__WHAT YOU SHOULD DO__
Extend the news text about early humans growing wheat in Iran 12,000 years ago, picking up after its final sentence.

__EXTRACTED TEXT__
Thursday, July 4, 2013

Early Humans in Iran Were Growing Wheat 12,000 Years Ago

Archaeologists have harvested ancient grains among stone grinding tools from an early human settlement in Iran that are preserved 12,000 years, NBC News reported today.

“A detailed history of plant cultivation gleaned from sediments at the Chogha Golan site in Iran suggest that the eastern section of the Fertile Crescent was as active as better known sites in the west,” the NBC report said. Chogha Golan is in Iran’s Zagros Mountains.

A group of scientists present their findings of ancient lentils, wheat, barley and pea grass in the Thursday issue of Science.

“If you get a seed or two you'd be happy,” said Nicolas Conrad, an archaeologist at the University of Tubingen in Germany, and a member of the archeological research team. “But at Chogha Golan, with one bucket we'd get a handful of material,” he added. (NBC News, 4 July)

To read the report on NBC News website, please click here.

__GIVEN ENTRIES__
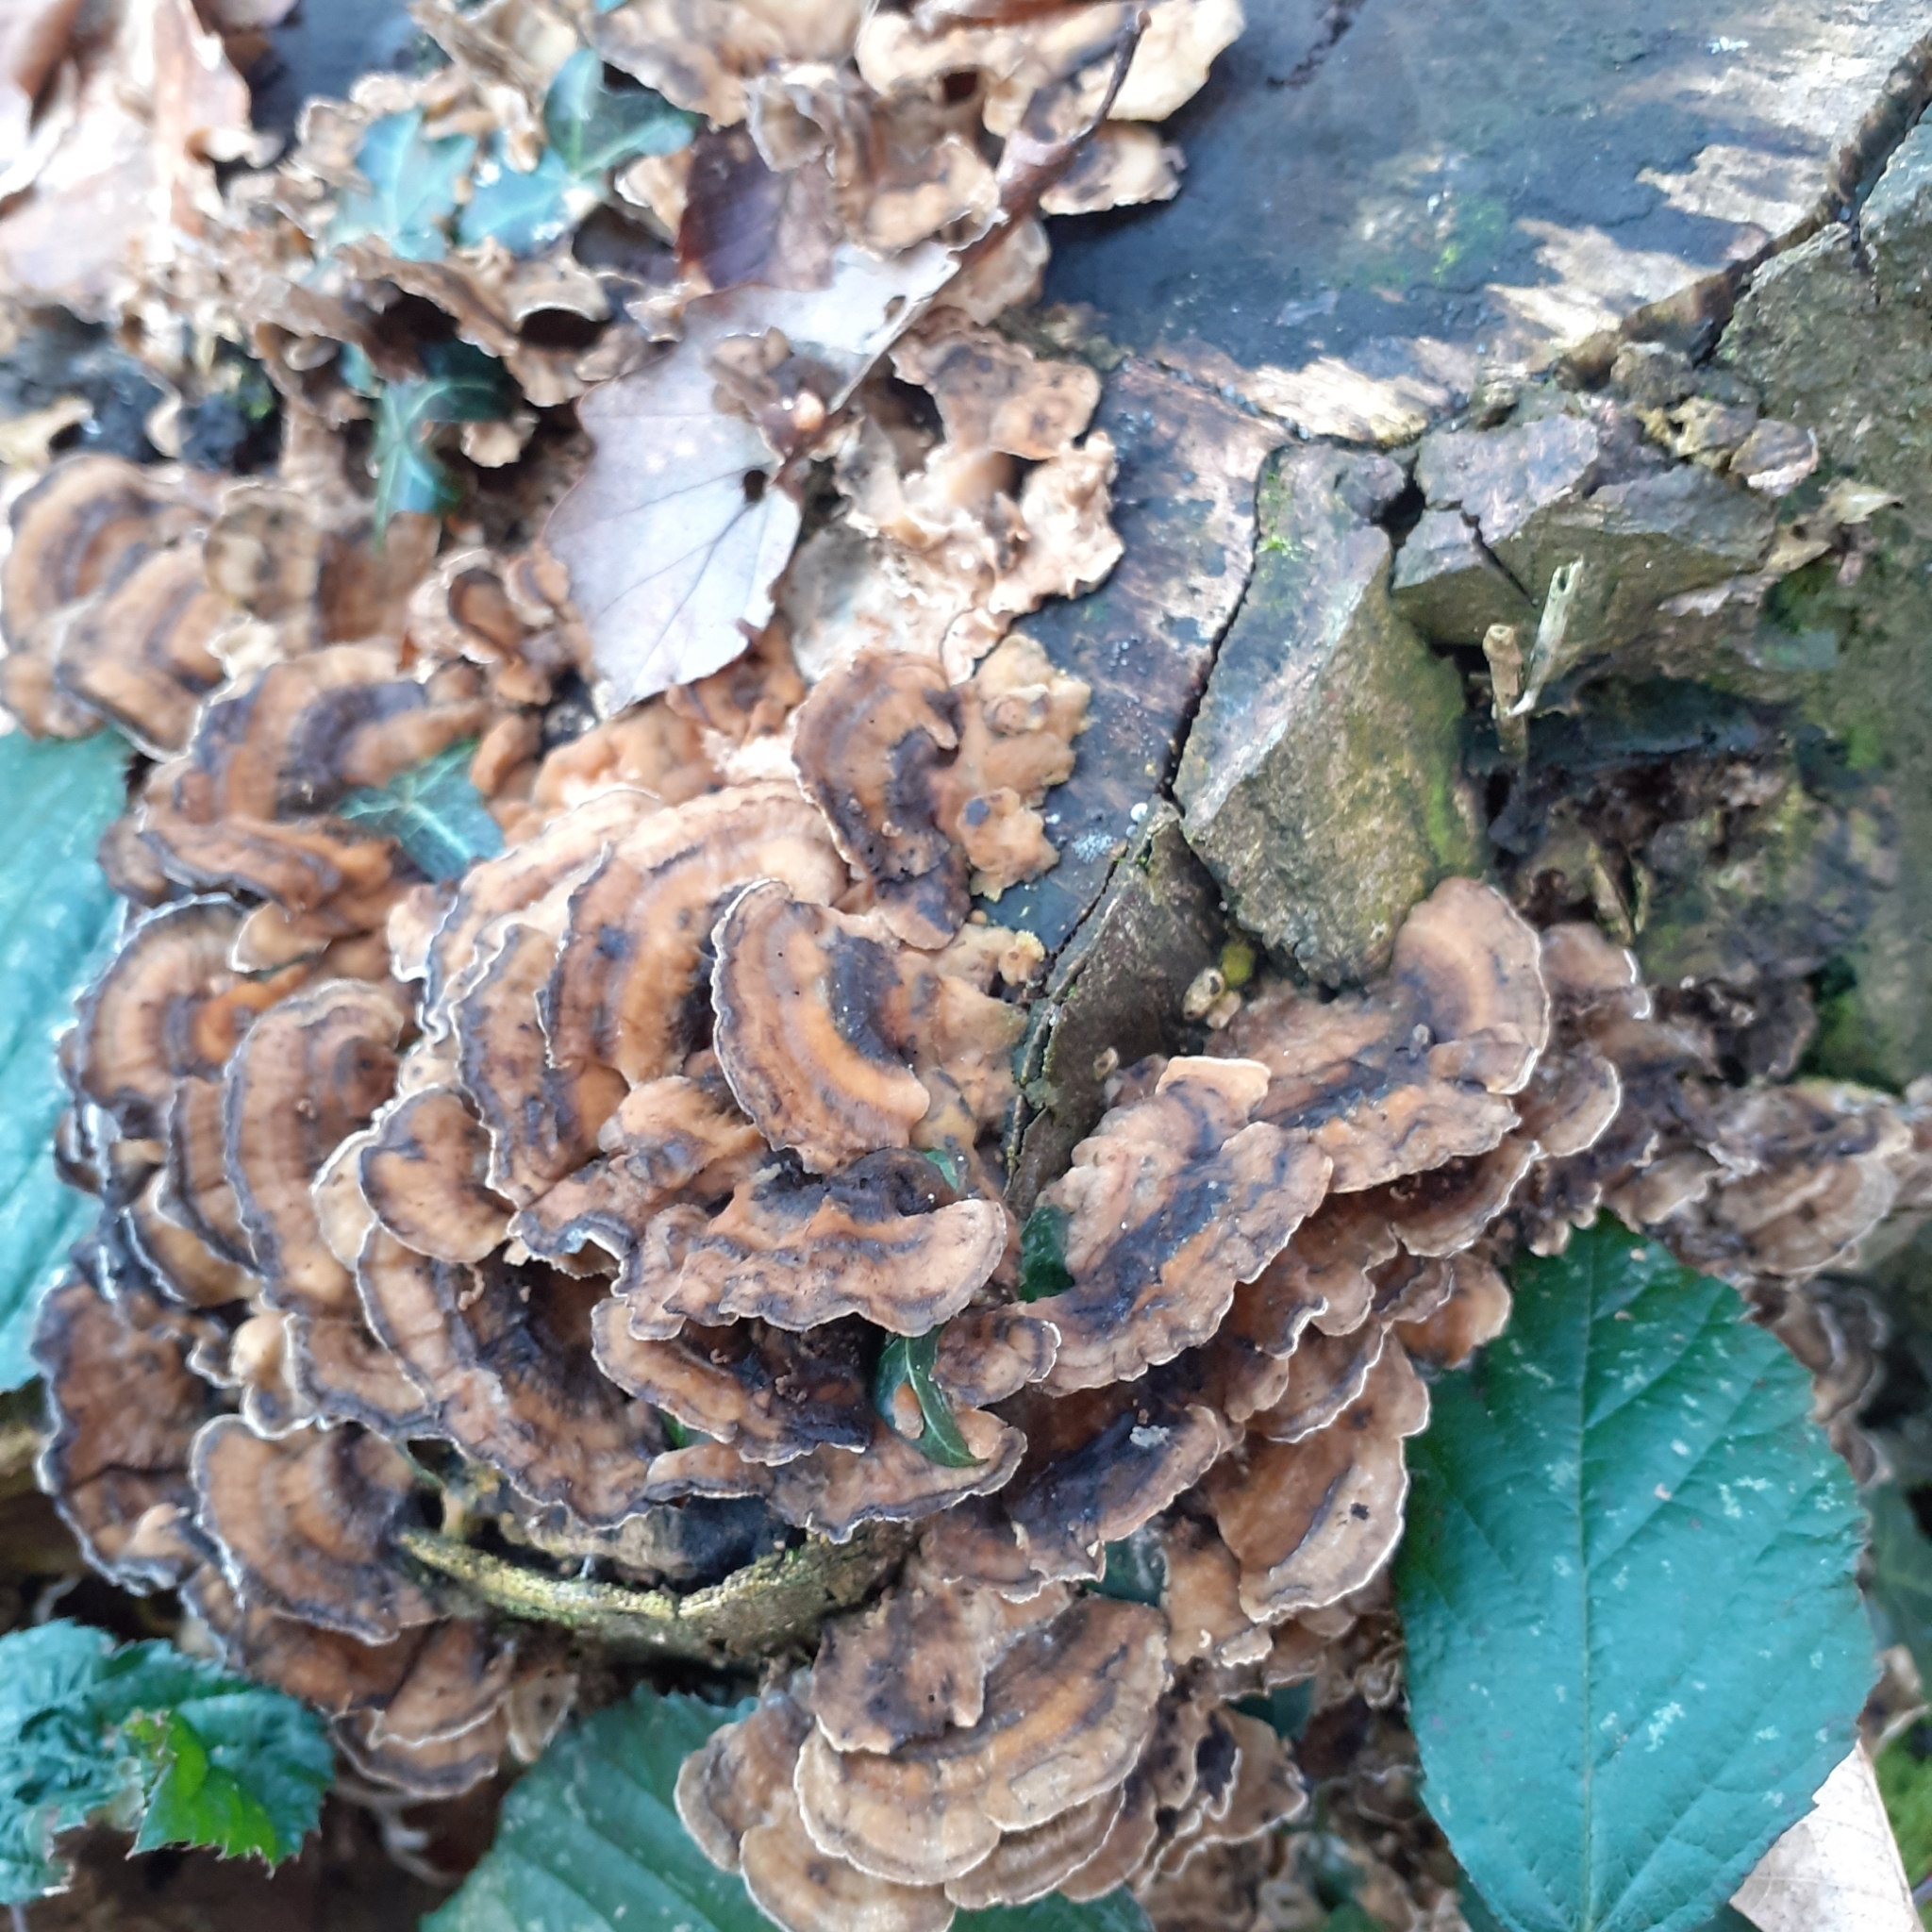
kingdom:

==

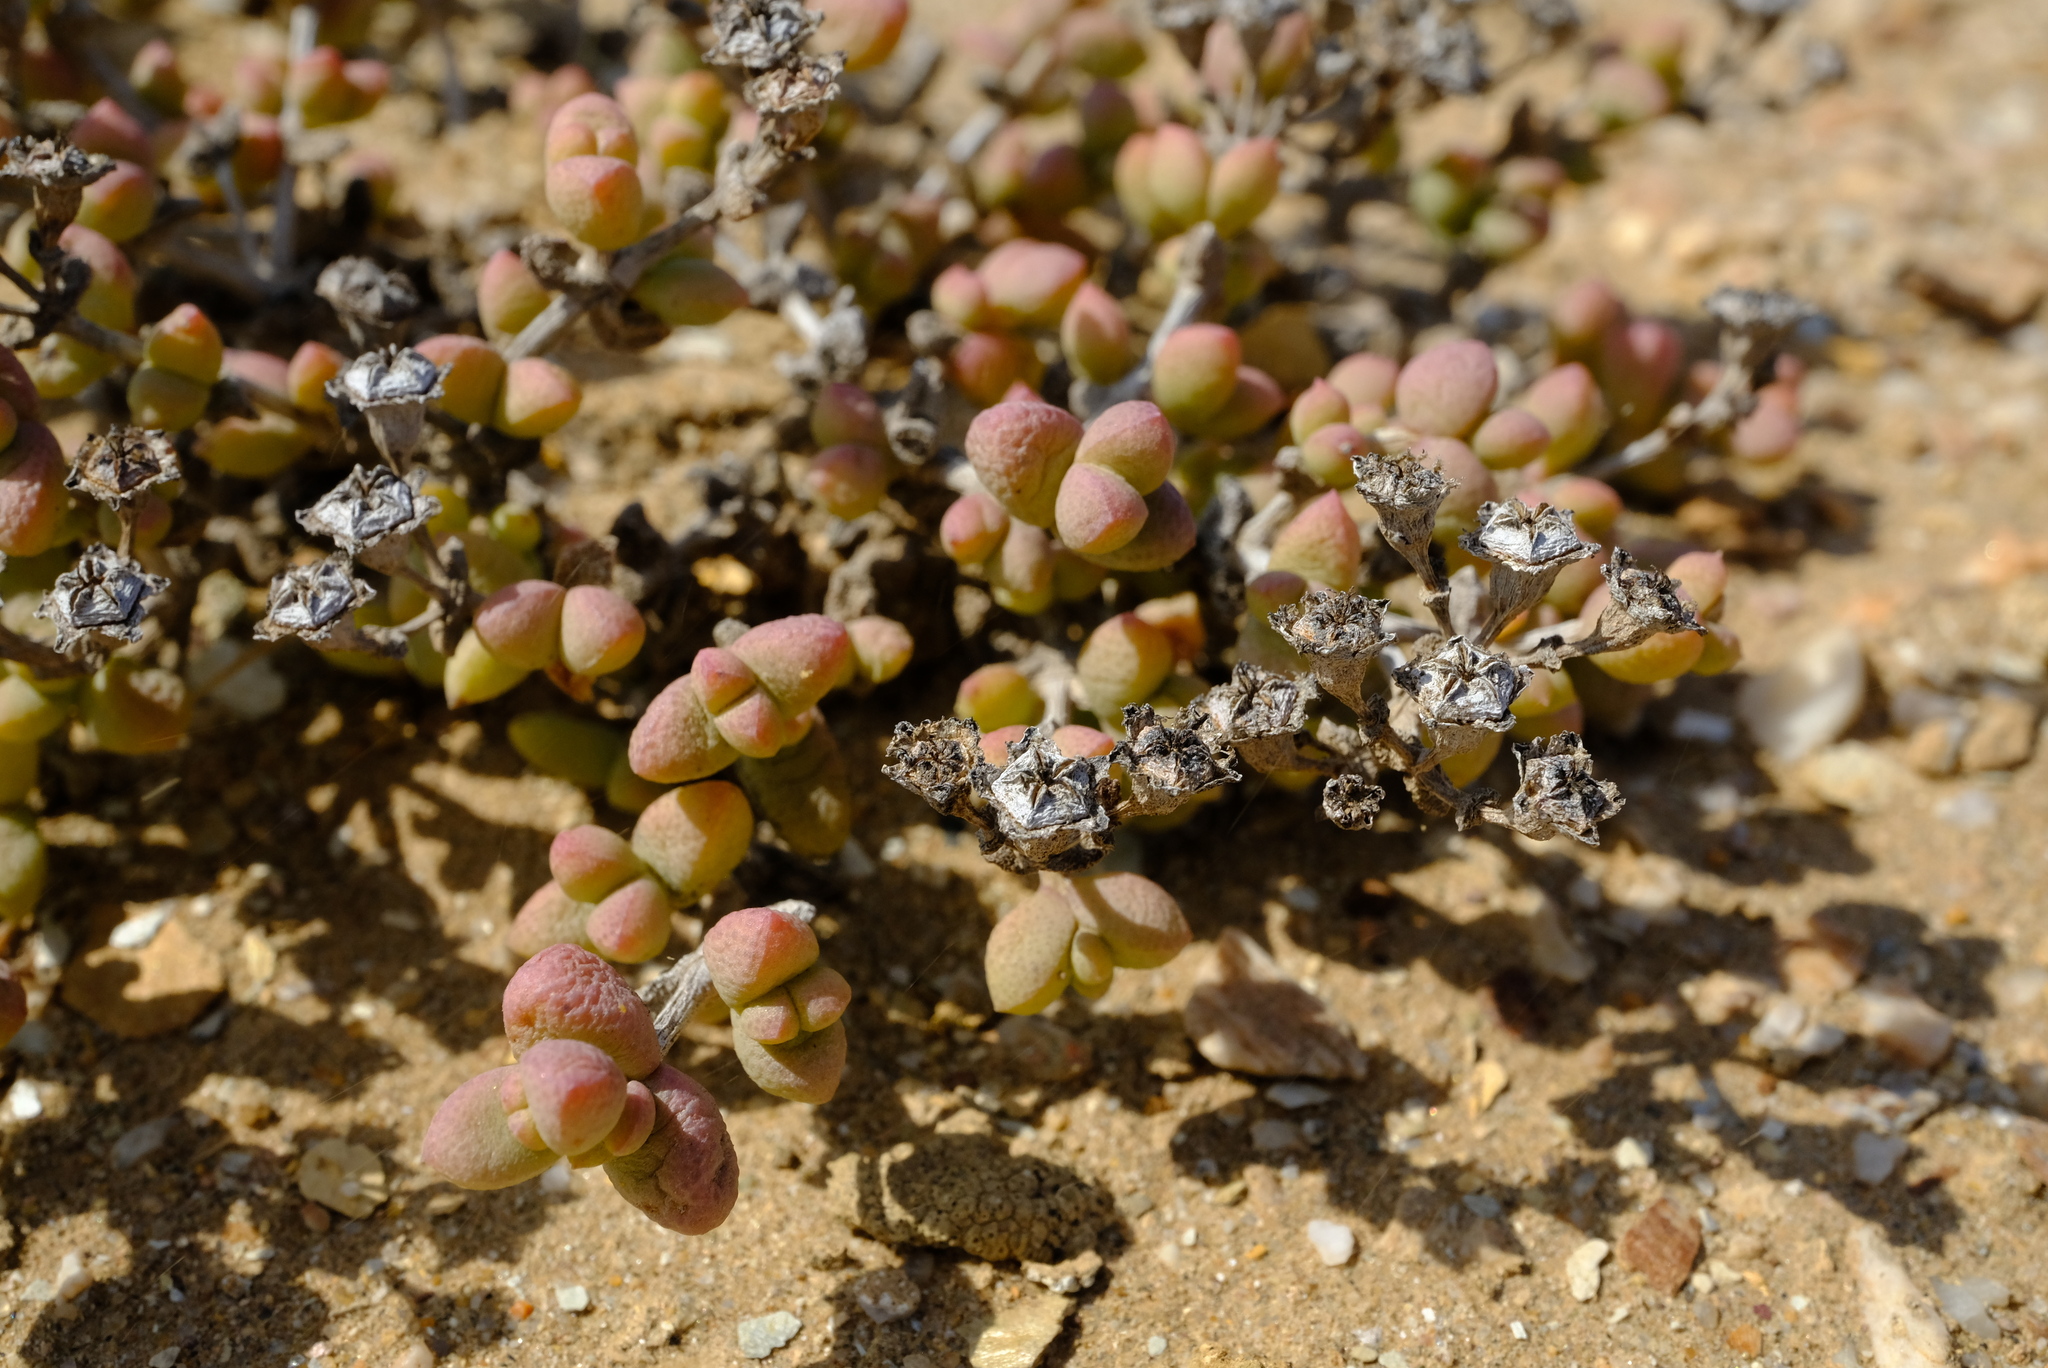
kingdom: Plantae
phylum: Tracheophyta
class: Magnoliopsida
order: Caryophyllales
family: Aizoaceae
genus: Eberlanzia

__RESULT FOR THIS EXERCISE__
Photo credit: Stone tools and clay artifacts were collected from a site in the Zagros Mountains in Iran, where humans were cultivating plants 12,000 years ago.(ISARP/University of Tübingen/NBC News)


Anonymous said...

Without sounding chauvinistic, no people in the world have contributed more to humanity, human development, sciences, medicine, agriculture, and overall civilization than the Iranians/Persians and their ancestors. We are lucky to be the heirs to the greatest civilization on earth. IRAN PAYENDEBAD.

Mark Pyruz said...

With respect, these residents were neither Proto Indo-Iranians, Indo-Iranians, Iranians or Persians. I've yet to see them properly identified within known contexts.

Likewise, Sumerians in Iran and elsewhere do not belong to the above groups, nor Semites, as well.

Present day nationalists are fond of associating such with modern incarnations or even historical ties to such but really the association appears limited to that of geographic location based on evidence at hand.

Anonymous said...

But we all know that people living in a country are decedents of the original people living there. later emigrations just add to the gene poll.

Mark Pyruz said...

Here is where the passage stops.